The prepared hydrogels generally show porous network structure after the freeze-drying process (Fang et al. 2013). To investigate the microstructure of CNF/PVA hydrogel, SEM is utilized to observe the structure. The reinforced CNF-3/PVA hydrogel exhibits a porous network structure with the size of the porous is approximately 1 µm (Fig. 13a, b). No separate CNF is found in the SEM image, indicating that the CNF and PVA are completely fused together.

Fig. 13
figure 13

a SEM images of CNF-3/PVA hydrogel. b Amplification image of a

Full size image

Conclusion

In this study, a novel high temperature resistant CNF/PVA hydrogel is synthesized by using multi-aldehyde CNF as chemical cross-linker. The CNF is first oxidized to the multi-aldehyde CNF using NaIO4 as an oxidant.
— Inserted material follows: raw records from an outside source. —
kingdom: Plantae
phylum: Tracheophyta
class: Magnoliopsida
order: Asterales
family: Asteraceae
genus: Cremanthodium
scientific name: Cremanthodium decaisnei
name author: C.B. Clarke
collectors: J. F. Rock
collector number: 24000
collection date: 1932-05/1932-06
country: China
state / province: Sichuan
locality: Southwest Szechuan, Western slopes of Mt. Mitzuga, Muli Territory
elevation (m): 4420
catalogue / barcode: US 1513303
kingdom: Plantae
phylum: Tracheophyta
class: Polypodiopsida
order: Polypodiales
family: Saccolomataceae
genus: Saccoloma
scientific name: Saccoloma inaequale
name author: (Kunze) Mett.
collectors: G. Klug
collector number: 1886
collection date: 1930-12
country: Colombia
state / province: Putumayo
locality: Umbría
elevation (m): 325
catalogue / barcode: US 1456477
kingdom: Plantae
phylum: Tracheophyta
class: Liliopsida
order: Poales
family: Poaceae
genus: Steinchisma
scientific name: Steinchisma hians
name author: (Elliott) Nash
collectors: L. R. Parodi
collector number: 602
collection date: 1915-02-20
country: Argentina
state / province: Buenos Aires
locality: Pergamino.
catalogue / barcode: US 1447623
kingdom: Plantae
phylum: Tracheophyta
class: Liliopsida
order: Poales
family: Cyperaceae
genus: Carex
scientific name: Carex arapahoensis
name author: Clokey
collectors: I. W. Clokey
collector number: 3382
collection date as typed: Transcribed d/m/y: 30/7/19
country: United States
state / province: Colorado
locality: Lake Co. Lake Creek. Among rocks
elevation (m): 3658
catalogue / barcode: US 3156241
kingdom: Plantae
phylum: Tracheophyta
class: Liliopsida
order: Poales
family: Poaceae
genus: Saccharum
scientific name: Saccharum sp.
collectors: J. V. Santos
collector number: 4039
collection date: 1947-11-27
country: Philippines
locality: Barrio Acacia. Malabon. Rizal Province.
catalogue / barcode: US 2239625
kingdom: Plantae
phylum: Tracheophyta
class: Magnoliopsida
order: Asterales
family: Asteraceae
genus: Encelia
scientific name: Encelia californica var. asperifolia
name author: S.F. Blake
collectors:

The crystallinity and decomposition temperature of the oxidized CNF decrease with increasing the amount of NaIO4. The CNF/PVA hydrogels are prepared with aldehyde CNF and PVA at 80 °C under acidic condition through aldolization. Hydrogels containing more chemical cross-linking sites can effectively reduce the formation of hydrogen-bonding networks within the hydrogel when the hydrogel is reinforced with the E–S method. The tensile strength and elastic modulus of CNF-3/PVA prepared with more chemical cross-linking networks are 0.43 MPa and 0.25 MPa, respectively. The wet and soft hydrogel (CNF-3/PVA) has an ideal water content (82.7%) and a softening effect closer to the natural soft tissues, and exhibits thermal stability during conventional high temperature autoclaving process.